40. A method for producing a polymer-resin microcapsule from a polymer resin as a continuous phase and a functional material as a dispersed phase, comprising a solution (H) containing a polymer resin and a solution (H) containing a functional material ( C) and a second step of mixing the solution (H), the solvent (I) and the solution (C) to produce a polymer resin microcapsule. Manufacturing method of polymer resin microphone mouth capsule.
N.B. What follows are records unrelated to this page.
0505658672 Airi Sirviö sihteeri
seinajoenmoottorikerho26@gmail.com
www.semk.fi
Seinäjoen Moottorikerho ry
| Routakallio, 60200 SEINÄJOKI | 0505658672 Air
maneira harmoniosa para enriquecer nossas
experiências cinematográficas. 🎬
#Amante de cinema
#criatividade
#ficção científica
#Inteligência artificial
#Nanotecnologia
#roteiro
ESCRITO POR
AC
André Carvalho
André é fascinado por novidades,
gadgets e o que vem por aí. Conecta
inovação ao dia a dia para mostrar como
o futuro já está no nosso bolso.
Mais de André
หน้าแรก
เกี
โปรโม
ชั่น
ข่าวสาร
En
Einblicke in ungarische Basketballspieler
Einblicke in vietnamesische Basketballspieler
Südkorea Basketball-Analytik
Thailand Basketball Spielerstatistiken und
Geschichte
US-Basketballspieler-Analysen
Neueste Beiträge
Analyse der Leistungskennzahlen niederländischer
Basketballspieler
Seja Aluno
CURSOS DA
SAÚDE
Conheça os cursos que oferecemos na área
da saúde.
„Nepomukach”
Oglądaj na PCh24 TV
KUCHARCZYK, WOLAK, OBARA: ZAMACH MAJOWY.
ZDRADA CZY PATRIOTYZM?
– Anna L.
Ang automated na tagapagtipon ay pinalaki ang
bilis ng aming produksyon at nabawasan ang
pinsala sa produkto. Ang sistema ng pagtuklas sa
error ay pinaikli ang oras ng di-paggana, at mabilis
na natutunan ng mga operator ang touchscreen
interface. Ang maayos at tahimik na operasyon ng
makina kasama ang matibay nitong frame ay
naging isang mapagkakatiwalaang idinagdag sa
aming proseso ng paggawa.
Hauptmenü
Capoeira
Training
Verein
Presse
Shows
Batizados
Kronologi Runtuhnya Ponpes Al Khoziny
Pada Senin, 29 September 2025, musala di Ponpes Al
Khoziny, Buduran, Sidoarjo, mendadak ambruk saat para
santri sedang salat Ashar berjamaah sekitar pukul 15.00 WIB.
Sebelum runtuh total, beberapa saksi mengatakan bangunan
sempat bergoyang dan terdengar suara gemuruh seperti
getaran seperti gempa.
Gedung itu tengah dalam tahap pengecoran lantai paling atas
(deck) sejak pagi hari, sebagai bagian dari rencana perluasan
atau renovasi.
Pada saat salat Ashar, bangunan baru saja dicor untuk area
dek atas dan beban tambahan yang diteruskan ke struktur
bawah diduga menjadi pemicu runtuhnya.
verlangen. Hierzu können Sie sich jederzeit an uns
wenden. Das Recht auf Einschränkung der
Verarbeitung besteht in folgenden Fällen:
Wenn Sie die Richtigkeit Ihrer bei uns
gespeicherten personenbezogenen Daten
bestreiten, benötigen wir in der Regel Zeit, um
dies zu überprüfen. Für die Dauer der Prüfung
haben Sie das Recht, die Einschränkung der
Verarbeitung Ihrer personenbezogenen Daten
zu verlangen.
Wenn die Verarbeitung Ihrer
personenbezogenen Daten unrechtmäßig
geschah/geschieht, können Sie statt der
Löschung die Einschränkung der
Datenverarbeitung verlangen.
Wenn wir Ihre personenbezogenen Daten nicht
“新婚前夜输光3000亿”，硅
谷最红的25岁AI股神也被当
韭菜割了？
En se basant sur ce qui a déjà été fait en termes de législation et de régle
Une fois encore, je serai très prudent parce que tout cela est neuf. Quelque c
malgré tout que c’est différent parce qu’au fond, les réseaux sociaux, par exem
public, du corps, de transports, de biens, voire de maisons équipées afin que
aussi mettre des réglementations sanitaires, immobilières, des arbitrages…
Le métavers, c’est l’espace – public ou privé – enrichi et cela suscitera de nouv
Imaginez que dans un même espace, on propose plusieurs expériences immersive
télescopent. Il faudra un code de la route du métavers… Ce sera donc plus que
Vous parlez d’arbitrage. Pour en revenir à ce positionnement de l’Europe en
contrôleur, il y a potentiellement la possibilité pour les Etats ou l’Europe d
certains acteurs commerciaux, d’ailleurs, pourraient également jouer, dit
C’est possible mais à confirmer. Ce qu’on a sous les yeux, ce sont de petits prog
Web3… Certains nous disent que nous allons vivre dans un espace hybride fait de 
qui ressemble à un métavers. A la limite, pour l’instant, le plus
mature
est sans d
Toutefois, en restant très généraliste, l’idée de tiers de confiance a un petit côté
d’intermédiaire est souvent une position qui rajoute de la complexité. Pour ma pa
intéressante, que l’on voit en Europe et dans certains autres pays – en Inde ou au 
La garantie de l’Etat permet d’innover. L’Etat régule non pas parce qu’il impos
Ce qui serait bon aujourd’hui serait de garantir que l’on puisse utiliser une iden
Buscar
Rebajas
4 1. The polymer resin is polygen, polyacetylene, polyalkene, acrylic resin, methyl acryl resin, polyvinyl ether, polyvinyl alcohol, polyacetal, polyvinyl ketone, polyvinyl halide, polyvinyl nitrile, polyvinyl ester, polystyrene, polyphenylene, Polyoxide, Polycarbonate, Polyester, Polyanhydride, Polyurethane, Polysulfone, Polysiloxane, Polysulfide, Polyamide, Polyhydrazine, Polyurea, Polyolefin, Polyphosphimide, Polyphosphazene, Polysilane, Polybenzoxazole, Polyoxazizol, Polyoxaziazo Lysine, polydithiazole, polybenzothiazole, polyimide, polyquinokialine, polybenzoimidazole, polypi Jin, Porichiofen, and method of claim 4 0 is least one is also selected from the group consisting of formaldehyde resins.
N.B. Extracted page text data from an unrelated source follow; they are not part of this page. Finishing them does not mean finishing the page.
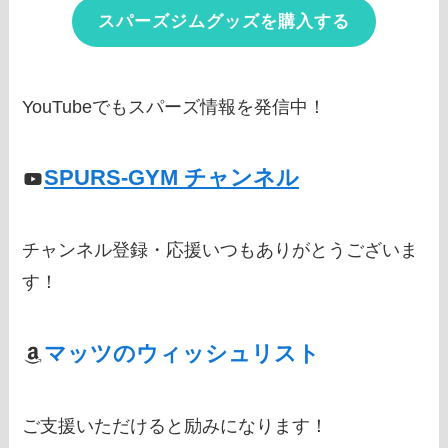
スパーズジムグッズを購入する
YouTubeでもスパーズ情報を発信中！
SPURS-GYM チャンネル
チャンネル登録・応援いつもありがとうございま
す！
マッツのウィッシュリスト
ご支援いただけると励みになります！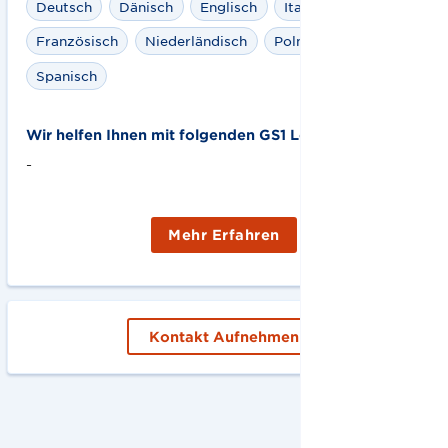
Deutsch
Dänisch
Englisch
Italienisch
Französisch
Niederländisch
Polnisch
Spanisch
Wir helfen Ihnen mit folgenden GS1 Lösungen:
-
Mehr Erfahren
Kontakt Aufnehmen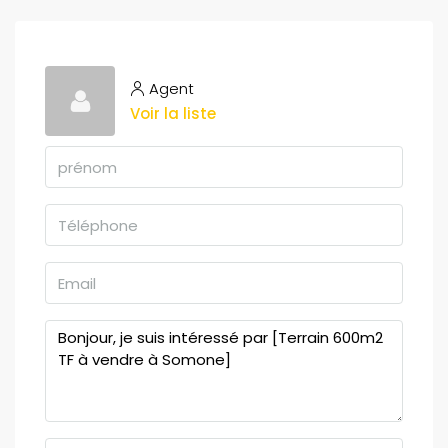
Agent
Voir la liste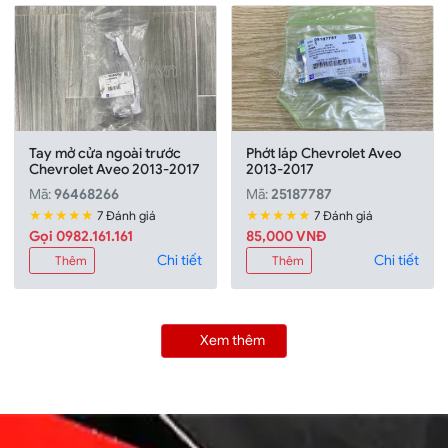
Tay mở cửa ngoài trước
Phớt láp Chevrolet Aveo
Chevrolet Aveo 2013-2017
2013-2017
Mã:
96468266
Mã:
25187787
★★★★★
★★★★★
7 Đánh giá
7 Đánh giá
Gọi 0982.161.161
85,000 VNĐ
Chi tiết
Chi tiết
Thêm
Thêm
Xem thêm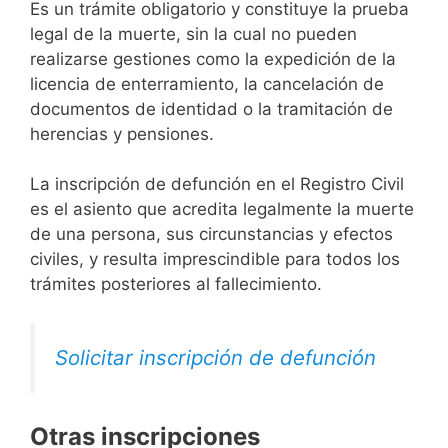
Es un trámite obligatorio y constituye la prueba
legal de la muerte, sin la cual no pueden
realizarse gestiones como la expedición de la
licencia de enterramiento, la cancelación de
documentos de identidad o la tramitación de
herencias y pensiones.
La inscripción de defunción en el Registro Civil
es el asiento que acredita legalmente la muerte
de una persona, sus circunstancias y efectos
civiles, y resulta imprescindible para todos los
trámites posteriores al fallecimiento.
Solicitar inscripción de defunción
Otras inscripciones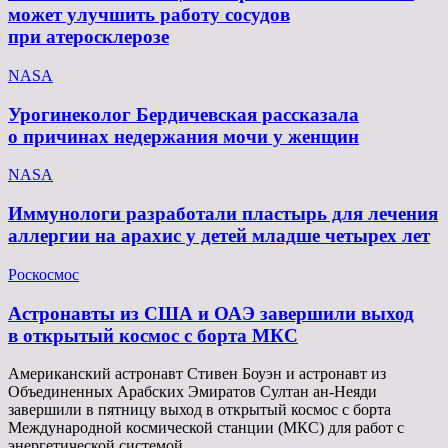
может улучшить работу сосудов
при атеросклерозе
NASA
Урогинеколог Бердичевская рассказала
о причинах недержания мочи у женщин
NASA
Иммунологи разработали пластырь для лечения
аллергии на арахис у детей младше четырех лет
Роскосмос
Астронавты из США и ОАЭ завершили выход
в открытый космос с борта МКС
Американский астронавт Стивен Боуэн и астронавт из
Объединенных Арабских Эмиратов Султан ан-Неяди
завершили в пятницу выход в открытый космос с борта
Международной космической станции (МКС) для работ с
энергетической системой…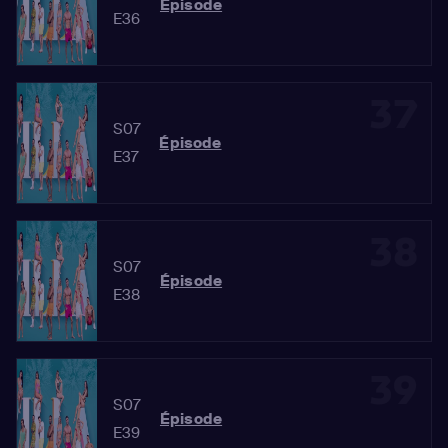
Épisode
E36
37
S07
Épisode
E37
38
S07
Épisode
E38
39
S07
Épisode
E39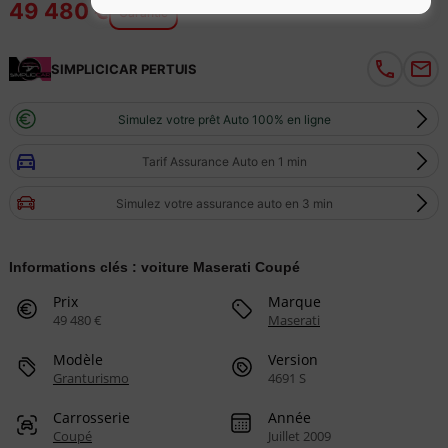
49 480 €
Garantie
SIMPLICICAR PERTUIS
Simulez votre prêt Auto 100% en ligne
Tarif Assurance Auto en 1 min
Simulez votre assurance auto en 3 min
Informations clés : voiture Maserati Coupé
Prix
Marque
49 480 €
Maserati
Modèle
Version
Granturismo
4691 S
Carrosserie
Année
Coupé
Juillet 2009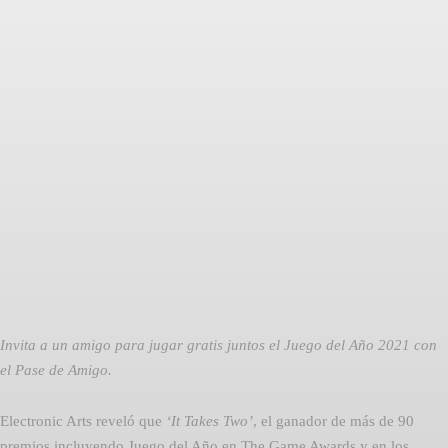
Facebook
Twitter
Pinterest
Invita a un amigo para jugar gratis juntos el Juego del Año 2021 con
el Pase de Amigo.
Electronic Arts reveló que
‘It Takes Two’
, el ganador de más de 90
premios incluyendo Juego del Año en The Game Awards y en los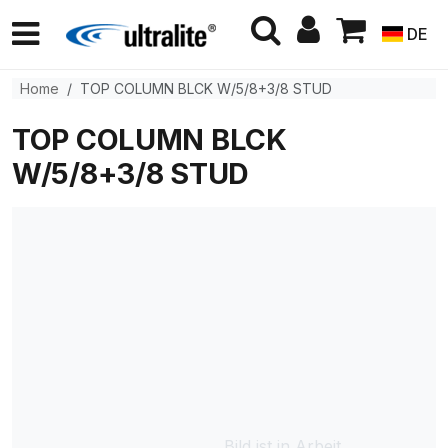
DE
Home
TOP COLUMN BLCK W/5/8+3/8 STUD
TOP COLUMN BLCK
W/5/8+3/8 STUD
Bild ist in Arbeit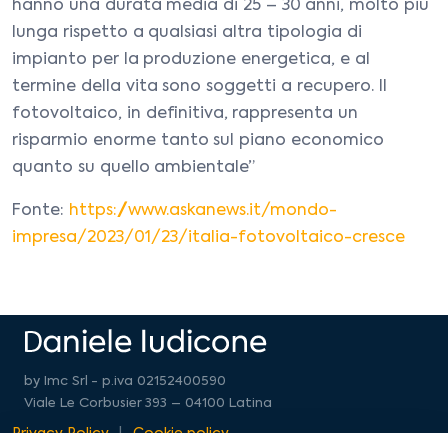
hanno una durata media di 25 – 30 anni, molto più
lunga rispetto a qualsiasi altra tipologia di
impianto per la produzione energetica, e al
termine della vita sono soggetti a recupero. Il
fotovoltaico, in definitiva, rappresenta un
risparmio enorme tanto sul piano economico
quanto su quello ambientale”
Fonte:
https://www.askanews.it/mondo-
impresa/2023/01/23/italia-fotovoltaico-cresce
by Imc Srl - p.iva 02152400590
Viale Le Corbusier 393 – 04100 Latina
Privacy Policy
Cookie policy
42. The solvent and the solvent (I) in the solution (C) and the solution (H) are, respectively, aliphatic and aromatic hydrocarbons, aliphatic and aromatic chlorinated hydrocarbons, aliphatic and aromatic alcohols, and aliphatic alcohols. And aromatic ethers, phenols, acetal, epoxides, aliphatic and aromatic mercaptans, aliphatic and aromatic sulfides, aliphatic and aromatic amines, aliphatic and aromatic nitro compounds, aliphatic and aromatic nitrosated compounds, Aliphatic and aromatic aldehydes, aliphatic and aromatic ketones, water, aliphatic and aromatic carboxylic acids, aliphatic and aromatic amino acids, aliphatic and aromatic esters, aliphatic and aromatic lactones, aliphatic and aromatic Aliphatic anhydrides, aliphatic and aromatic acid octides, aliphatic and aromatic amides, aliphatic and aromatic nitriles, heterocyclic compounds, 40. At least one selected from the group consisting of heterocyclic N-oxides, sulfate compounds, phosphorus compounds, steroids, indole alkaloids, alkynes, oxines, imines, silanes, polans, and organomelics. The method described in. 3. A resin microcapsule obtained by the method according to claim 40 and having an average particle size of 0.001 to 100.

4 4. A functional resin gel obtained by the method according to claim 40, having an average particle size of 0.001 to 100 m.